Exercises
a) According to the review of ABSOLUTE FRIENDS, during which years was le Carré a spy in Germany?
b) Pick up the review of ABSOLUTE FRIENDS after its final sentence and carry it on in the same voice.

John le Carré is undisputedly the master of the "unromantic" spy novel. He tackles serious world issues, and his mission is to raise the consciousnesses of readers in order to unmask what he perceives as geopolitical disasters. His oeuvre is further enhanced by the publication of his nineteenth book, ABSOLUTE FRIENDS. Readers will be reminded that, yes, he was a spy in Germany from 1959 to 1964. Fans who have read his work will find a pattern that he has honed, refined, shaped and re-shaped from his experiences and observations during those years and following, which became the foundation for the bulwark of his fiction.
He has turned those experiences into an extraordinary body of work that chronicles the Cold War, the building of the Berlin Wall, the United States' role in Panama, the fall of the Berlin Wall, the break-up of the USSR, the Israeli-Palestinian conflict, the war in Iraq, the evils of Al Qaeda, and a host of other pivotal events in contemporary history. At the same time he explores the workings of the minds of the men and women who find themselves working in countries where they use false names, lose their personal identity and often betray their own integrity. In ABSOLUTE FRIENDS le Carré takes a worldview that leads him to the conclusion that ..."There's a new Grand Design about ... it's called preemptive naiveté, and it rests on the assumption that everyone in the world would like to live in Dayton, Ohio, under one god, no prizes guessing whose god that is."

Data listing
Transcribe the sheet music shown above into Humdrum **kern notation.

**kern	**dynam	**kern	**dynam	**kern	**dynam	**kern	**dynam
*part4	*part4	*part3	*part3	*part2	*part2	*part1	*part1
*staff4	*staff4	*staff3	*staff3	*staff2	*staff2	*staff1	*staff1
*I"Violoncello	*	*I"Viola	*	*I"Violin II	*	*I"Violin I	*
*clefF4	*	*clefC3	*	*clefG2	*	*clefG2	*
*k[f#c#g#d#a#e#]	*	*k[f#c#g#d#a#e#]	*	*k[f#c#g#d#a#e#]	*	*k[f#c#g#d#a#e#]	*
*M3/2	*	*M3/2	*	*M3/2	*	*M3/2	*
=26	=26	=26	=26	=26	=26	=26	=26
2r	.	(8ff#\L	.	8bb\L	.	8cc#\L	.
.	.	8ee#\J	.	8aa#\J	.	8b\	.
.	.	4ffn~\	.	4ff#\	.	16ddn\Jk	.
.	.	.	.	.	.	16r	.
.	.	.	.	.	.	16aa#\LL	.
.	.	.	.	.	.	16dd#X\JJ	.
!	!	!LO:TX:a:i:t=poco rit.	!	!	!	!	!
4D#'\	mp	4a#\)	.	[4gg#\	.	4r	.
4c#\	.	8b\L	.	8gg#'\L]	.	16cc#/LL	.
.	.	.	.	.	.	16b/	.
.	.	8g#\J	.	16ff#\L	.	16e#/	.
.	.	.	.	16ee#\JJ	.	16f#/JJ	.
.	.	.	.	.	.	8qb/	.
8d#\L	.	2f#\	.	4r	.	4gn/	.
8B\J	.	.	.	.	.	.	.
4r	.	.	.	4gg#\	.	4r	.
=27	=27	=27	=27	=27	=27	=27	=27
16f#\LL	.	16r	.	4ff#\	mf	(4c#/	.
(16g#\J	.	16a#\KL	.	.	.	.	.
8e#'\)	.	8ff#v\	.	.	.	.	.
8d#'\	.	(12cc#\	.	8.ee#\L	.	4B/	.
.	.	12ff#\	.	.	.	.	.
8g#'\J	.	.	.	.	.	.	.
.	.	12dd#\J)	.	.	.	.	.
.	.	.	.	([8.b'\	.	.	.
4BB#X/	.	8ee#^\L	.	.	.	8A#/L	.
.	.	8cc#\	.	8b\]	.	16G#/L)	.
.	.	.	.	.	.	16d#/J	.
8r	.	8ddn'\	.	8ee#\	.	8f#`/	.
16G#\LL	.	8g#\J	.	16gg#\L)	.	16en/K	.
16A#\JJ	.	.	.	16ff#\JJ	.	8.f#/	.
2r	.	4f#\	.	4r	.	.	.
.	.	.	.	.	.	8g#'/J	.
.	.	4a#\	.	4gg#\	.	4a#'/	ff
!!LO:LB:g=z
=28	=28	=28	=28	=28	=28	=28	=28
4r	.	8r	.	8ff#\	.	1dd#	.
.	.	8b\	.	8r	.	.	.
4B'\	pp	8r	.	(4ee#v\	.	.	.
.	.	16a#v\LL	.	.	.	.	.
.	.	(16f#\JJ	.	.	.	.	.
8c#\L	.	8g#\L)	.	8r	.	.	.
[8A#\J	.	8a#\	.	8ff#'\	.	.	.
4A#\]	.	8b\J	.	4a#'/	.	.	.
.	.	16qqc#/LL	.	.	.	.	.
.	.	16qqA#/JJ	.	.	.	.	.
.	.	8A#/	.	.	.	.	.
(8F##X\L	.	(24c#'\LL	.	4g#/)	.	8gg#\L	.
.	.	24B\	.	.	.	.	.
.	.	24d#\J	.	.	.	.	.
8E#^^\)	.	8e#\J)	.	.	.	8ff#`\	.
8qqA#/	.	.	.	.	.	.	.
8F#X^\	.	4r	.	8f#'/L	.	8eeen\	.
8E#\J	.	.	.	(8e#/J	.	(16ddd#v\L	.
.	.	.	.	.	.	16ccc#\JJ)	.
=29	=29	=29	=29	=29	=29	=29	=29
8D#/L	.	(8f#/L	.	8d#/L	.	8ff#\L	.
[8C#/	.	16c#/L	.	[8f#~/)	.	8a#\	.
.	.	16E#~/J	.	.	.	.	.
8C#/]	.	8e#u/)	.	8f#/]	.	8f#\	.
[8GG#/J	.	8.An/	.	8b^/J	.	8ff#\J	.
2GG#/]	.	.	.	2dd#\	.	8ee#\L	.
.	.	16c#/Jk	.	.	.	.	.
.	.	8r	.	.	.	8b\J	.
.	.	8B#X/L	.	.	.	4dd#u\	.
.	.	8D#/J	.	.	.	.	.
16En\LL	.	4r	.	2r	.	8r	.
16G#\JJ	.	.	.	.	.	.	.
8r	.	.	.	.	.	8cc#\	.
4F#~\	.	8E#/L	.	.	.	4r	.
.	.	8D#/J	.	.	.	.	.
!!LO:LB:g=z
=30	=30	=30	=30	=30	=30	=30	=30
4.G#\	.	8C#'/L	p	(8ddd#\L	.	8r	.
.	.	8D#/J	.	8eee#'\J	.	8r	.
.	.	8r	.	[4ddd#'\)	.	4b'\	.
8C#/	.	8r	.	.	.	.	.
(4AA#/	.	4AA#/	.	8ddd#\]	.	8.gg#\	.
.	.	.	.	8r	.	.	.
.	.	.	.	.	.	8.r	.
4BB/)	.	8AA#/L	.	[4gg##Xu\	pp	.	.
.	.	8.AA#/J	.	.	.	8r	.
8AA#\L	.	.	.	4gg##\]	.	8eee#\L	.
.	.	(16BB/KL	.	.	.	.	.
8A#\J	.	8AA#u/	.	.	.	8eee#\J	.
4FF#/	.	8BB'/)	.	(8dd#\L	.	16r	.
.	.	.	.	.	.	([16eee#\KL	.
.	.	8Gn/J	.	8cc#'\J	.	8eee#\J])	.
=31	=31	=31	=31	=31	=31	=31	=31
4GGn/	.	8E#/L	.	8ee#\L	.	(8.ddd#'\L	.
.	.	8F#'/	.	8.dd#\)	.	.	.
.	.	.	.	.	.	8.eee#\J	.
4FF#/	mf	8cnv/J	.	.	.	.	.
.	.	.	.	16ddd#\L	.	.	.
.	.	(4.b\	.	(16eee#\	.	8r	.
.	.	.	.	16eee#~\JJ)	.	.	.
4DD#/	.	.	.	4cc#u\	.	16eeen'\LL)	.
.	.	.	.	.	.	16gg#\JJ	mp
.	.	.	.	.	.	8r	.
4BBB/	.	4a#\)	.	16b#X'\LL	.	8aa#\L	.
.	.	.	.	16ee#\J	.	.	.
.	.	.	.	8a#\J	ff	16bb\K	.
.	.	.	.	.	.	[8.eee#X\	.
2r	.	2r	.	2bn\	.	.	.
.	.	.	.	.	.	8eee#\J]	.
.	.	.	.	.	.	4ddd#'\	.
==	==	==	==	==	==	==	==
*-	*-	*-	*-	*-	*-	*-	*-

Outputs
a) From 1959 to 1964.

b)
Clearly, the books le Carré writes are far superior to the ordinary fare usually found in this genre --- those stories that are usually crafted around a single problem for a cardboard hero to solve. le Carré's novels are wholly different and stand as literary pieces of spy drama. Recently, in an interview with the New York Times, he explained, "The purpose of the story is to tell a fable, to illustrate the dangers of what [Britain and the U.S. have committed to:] a virtual crusade in which we're exporting democracy by military means. ABSOLUTE FRIENDS did not just pop out of a box but came quite naturally from the other books, the source of my despair is that of somebody who was engaged in the cold war seeing everything coming round again. I'm also terribly concerned with how to entertain and tell a story. The comedy in this --- if there is a comedy --- is that the lies that have been distributed are so many and so persistent that arguably fiction is the only way to tell the truth."
ABSOLUTE FRIENDS introduces us to Ted Mundy, an English public school boy who was born in India (now Pakistan), an "innocent" who has held on to his Muslim teachings. He meets Sasha, an anarchistic charismatic guru-like leader of a commune where anything goes. Sasha escaped from East Germany just before the wall was erected and has rejected his past while nurturing a burning hatred for his father, a pastor who may have had Nazi ties. He hates the hypocrisy he sees all around him and believes he can change the world. He trusts no one and has secrets that push him toward chaos. He is a polemicist and political protestor whose ideas and ideals stir feelings in Mundy both personal in his devotion to Sasha and political because he wants to be needed and part of something larger than himself. He trusts Sasha implicitly because he knows that Sasha has a brilliant mind above his deformed body. Over time, these two outsiders become comrades and revolutionaries who are totally committed to each other and their causes.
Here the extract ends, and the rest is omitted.